■ **Written task**
Consider the listing below. Extract exactly the lines from the line containing "a critical severity." to the line containing "### Top Combined Results", both included.

■ **Supplied data**
------------------------------------

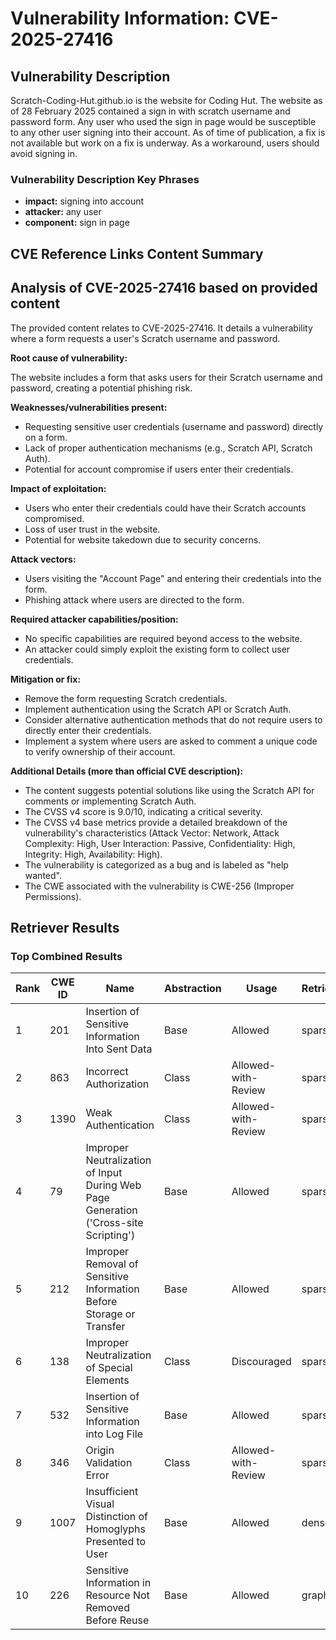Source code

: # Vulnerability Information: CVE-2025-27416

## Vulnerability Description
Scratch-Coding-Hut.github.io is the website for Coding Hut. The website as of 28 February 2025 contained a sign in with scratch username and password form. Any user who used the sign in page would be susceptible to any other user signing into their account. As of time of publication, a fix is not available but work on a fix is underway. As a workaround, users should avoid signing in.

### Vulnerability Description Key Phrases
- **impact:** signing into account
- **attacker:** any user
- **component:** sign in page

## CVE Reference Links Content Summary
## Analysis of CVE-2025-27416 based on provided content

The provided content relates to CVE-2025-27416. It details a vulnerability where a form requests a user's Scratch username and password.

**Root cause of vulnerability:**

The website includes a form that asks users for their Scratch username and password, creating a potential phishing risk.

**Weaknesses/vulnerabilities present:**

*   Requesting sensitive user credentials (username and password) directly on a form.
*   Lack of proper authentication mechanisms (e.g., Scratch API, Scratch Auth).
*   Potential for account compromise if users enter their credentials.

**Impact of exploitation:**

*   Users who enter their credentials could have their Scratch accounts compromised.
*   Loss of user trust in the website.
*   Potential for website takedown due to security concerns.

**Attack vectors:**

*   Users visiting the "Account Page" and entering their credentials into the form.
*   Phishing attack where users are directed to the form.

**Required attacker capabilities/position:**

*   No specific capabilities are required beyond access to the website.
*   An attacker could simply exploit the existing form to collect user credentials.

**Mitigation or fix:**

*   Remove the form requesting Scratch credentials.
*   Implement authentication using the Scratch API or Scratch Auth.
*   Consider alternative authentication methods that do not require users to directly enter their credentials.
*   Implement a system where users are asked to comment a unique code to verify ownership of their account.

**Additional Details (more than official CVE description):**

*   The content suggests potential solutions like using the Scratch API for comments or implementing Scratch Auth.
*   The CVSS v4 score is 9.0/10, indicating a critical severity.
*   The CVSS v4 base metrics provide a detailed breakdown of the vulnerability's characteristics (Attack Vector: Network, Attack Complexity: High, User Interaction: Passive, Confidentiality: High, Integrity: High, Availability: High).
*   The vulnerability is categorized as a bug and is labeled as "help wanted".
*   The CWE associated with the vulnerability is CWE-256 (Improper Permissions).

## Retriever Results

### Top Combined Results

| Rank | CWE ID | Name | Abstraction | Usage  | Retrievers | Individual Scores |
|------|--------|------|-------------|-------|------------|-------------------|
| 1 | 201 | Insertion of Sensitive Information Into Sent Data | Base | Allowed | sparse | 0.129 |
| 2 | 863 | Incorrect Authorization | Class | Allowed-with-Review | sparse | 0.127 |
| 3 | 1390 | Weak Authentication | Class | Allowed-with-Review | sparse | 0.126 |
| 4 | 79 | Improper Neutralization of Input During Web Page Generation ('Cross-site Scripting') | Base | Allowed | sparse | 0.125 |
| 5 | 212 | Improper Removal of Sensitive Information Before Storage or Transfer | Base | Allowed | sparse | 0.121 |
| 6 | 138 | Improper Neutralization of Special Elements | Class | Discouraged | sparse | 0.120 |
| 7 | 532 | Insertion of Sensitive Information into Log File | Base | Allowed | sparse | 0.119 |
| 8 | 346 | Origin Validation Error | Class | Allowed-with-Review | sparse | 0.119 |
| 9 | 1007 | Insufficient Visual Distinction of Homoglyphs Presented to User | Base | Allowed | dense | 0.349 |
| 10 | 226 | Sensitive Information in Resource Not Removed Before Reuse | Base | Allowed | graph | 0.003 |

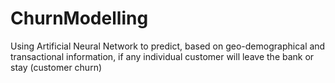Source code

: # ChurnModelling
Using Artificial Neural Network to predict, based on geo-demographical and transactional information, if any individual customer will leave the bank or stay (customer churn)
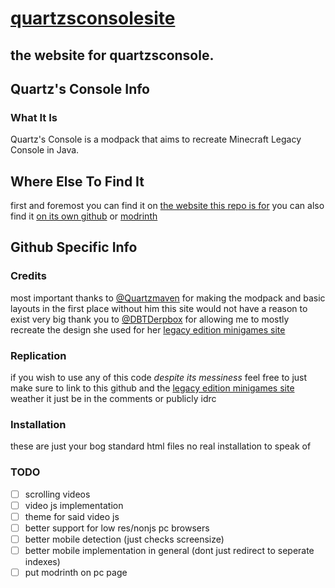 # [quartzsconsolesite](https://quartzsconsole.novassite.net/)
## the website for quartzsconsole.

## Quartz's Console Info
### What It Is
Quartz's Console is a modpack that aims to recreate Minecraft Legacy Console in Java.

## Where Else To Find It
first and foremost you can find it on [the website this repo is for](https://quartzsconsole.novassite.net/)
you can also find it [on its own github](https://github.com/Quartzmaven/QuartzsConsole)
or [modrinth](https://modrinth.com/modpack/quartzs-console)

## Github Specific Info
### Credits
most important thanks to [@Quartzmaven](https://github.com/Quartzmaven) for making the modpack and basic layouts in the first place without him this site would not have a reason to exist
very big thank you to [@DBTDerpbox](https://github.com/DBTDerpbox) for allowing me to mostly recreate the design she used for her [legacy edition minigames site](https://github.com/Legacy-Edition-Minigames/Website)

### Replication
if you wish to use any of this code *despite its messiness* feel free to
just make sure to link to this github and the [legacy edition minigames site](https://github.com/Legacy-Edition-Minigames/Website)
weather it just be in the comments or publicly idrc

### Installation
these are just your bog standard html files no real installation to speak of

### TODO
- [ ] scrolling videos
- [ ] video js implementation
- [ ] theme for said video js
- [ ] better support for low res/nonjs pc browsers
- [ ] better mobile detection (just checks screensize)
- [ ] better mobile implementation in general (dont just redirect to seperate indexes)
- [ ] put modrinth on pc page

------------------------------------

■ **Output of the task**
*   The CVSS v4 score is 9.0/10, indicating a critical severity.
*   The CVSS v4 base metrics provide a detailed breakdown of the vulnerability's characteristics (Attack Vector: Network, Attack Complexity: High, User Interaction: Passive, Confidentiality: High, Integrity: High, Availability: High).
*   The vulnerability is categorized as a bug and is labeled as "help wanted".
*   The CWE associated with the vulnerability is CWE-256 (Improper Permissions).

## Retriever Results

### Top Combined Results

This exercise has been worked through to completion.